Around the same time, it acquired the assets and network of Genplex, an international Internet protocol virtual private network (IP-VPN) service provider in the US, Europe and the Far East.

"We can now offer end-to-end voice and data services on our own network. The thrust is on corporate business as it gives you scope to go up the value chain which yields higher margins," says a senior manager.

Or look at its NLD plans where it claims it has laid 3,500 km of fibre optic cable as part of the 15,000 km network.

Gupta claims there is a positive rub off with NLD.

Knowing fully well that all the other players, including Reliance and Bharti are moving fast, Gupta says that the quality of service is going to be the crux here.

He adds: "We will have unique advantages with the ILD-NLD combine. It is helpful from the point of interconnect for both voice and data."

In fact, with VSNL eyeing anything that spells business, in April it unfurled a new marketing exercise by launching the Tata Indicom Enterprise Business Unit as a single interface with customers.

A centralised unit for synergistic sales and marketing, it has launched the Tata Indicom brand, offering the products of all the Tata group's telecom companies.
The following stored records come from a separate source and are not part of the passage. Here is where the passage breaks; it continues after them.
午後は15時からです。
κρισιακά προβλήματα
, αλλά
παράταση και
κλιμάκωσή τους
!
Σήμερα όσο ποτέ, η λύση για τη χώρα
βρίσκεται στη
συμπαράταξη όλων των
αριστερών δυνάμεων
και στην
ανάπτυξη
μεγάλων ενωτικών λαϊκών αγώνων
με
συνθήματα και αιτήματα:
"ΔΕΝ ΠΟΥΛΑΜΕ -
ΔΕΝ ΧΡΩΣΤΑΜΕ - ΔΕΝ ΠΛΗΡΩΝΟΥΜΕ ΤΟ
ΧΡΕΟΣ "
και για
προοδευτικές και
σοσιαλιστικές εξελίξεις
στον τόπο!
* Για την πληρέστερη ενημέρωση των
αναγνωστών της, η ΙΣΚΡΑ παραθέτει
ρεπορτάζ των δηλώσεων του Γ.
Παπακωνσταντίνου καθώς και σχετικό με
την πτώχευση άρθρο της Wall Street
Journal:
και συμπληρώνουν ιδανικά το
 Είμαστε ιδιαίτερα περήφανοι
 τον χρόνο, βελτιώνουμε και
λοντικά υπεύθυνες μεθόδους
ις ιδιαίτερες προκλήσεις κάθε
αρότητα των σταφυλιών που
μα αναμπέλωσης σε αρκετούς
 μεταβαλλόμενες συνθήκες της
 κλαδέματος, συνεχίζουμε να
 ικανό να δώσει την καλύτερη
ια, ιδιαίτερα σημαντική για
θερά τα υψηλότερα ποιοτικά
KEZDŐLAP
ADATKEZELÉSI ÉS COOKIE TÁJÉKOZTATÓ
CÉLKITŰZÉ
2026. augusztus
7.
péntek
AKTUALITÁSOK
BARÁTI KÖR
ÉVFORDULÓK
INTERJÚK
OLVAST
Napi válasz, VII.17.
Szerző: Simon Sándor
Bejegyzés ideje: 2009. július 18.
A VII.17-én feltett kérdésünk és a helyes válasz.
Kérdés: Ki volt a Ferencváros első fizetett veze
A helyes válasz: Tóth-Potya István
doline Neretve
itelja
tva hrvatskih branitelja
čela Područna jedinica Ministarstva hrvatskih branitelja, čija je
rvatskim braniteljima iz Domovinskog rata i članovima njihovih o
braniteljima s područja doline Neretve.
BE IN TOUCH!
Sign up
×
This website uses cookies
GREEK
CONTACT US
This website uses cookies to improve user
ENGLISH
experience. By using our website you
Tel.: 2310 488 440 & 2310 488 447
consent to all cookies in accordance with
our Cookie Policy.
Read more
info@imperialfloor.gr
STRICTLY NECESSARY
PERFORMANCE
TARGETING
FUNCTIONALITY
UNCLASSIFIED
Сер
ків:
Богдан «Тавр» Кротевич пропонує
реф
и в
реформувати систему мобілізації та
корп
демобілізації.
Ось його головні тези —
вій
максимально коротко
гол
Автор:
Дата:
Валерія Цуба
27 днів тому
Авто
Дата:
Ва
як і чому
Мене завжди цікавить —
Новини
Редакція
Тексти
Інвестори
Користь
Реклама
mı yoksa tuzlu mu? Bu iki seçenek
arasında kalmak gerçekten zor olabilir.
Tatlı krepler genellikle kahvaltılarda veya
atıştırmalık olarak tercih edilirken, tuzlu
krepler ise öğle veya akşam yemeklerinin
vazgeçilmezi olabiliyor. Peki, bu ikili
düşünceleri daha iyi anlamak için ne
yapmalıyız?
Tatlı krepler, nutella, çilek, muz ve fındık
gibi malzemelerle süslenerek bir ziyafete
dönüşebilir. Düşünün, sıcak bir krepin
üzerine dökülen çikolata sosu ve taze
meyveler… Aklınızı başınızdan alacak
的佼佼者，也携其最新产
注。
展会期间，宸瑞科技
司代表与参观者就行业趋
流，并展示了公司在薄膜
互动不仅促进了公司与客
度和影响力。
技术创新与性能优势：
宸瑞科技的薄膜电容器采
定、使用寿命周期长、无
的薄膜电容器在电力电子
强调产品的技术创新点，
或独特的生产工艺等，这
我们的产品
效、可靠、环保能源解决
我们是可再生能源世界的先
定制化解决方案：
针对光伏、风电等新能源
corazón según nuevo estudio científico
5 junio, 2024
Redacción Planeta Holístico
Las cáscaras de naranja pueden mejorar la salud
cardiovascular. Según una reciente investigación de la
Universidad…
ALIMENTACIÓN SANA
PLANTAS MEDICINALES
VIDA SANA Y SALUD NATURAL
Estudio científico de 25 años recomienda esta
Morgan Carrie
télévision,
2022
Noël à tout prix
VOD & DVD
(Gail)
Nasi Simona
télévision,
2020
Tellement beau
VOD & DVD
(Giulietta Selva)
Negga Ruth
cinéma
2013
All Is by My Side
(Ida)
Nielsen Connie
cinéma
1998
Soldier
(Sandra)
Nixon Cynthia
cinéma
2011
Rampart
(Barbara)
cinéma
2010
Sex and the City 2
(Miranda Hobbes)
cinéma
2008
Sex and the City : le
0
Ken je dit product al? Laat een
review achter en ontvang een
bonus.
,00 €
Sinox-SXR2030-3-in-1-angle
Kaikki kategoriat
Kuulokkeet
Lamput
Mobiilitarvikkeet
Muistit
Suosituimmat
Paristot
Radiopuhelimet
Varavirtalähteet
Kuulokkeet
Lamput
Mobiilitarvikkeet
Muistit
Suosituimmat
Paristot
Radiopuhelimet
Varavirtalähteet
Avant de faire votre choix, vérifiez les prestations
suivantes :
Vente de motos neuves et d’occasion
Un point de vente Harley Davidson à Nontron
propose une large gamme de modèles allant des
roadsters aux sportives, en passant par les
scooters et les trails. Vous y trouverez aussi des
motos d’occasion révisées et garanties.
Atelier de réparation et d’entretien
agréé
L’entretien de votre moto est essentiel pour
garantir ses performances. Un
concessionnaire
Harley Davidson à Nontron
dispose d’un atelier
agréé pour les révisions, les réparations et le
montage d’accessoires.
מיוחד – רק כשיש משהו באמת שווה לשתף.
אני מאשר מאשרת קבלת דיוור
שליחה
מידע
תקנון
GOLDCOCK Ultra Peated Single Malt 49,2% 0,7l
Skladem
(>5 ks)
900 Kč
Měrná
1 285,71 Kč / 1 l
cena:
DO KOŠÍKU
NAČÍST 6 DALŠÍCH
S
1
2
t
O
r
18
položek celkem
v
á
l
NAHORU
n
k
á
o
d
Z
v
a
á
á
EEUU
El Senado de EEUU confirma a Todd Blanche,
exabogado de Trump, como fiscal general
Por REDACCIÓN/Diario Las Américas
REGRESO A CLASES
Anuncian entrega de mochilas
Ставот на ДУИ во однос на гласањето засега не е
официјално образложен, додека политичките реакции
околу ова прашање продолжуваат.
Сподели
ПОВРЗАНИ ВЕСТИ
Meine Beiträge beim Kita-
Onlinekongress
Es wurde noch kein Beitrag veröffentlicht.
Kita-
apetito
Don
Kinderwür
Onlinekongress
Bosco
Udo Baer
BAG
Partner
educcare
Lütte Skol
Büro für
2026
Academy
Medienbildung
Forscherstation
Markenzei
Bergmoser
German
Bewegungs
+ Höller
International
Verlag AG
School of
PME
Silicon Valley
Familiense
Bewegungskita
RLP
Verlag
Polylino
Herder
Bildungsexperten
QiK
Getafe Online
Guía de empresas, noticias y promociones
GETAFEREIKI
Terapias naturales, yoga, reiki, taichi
These include VSNL, Tata Teleservices, Tata Teleservices (Maharashtra) and Tata Internet Services.

"Tata Indicom will be a single point of contact," says a VSNL manager who claims it was a client-driven move. With so many products, a sales person from each of the companies would approach corporate clients. "Now we have a bouquet of products to offer them," he adds.

This makes it easier for the company to approach retail customers, say VSNL insiders.

Now, ILD and NLD are wholesale businesses, but with the long awaited customer access code in the offing, it will take on retail overtones. It is already pushing its Internet service provider packs through its over 3,000 kiosks it has set up across the country.

Adds another senior VSNL manager, "Our thrust area is to maximise traffic and realisation even as we try get close to the end customer."

But where are the customers, is the question that everybody is asking? How is VSNL going to get the last mile connectivity, something that was earlier asked of Reliance Infocomm? That's why, it invested in Tata Teleservices, its fixed line and WLL service provider.

Clearly, even as it forays into new businesses, there are internal issues to be sorted out. VSNL has been saddled with over 40 earth stations as part of its ILD infrastructure, and most of them are outdated.

Gupta says, that there are plans to retain about eight and sell the others as part of the technology upgradation process.

Then, like most government outfits, VSNL too was people heavy. A voluntary retirement scheme saw headcount pared by 950 to touch 1,800. Gupta says that VSNL can still needs to be lean.

But more must be done. Tata chief Ratan Tata has met Telecom Minister Arun Shourie a number of times for a compensation package. And the fact is that VSNL needs new streams of revenue to compensate for the massive amounts it is losing.

Nevertheless, the industry is still sceptial about VSNL's future. The company's stock price on Friday was at Rs 122.15.

As an analyst put in, "Their moves are going to take a long time to yield results. Tata Industries' chairman Kishore Chaukar's promise of making VSNL a fully integrated telecom player in Delhi and south of the Vindhyas is not going to happen in the near future."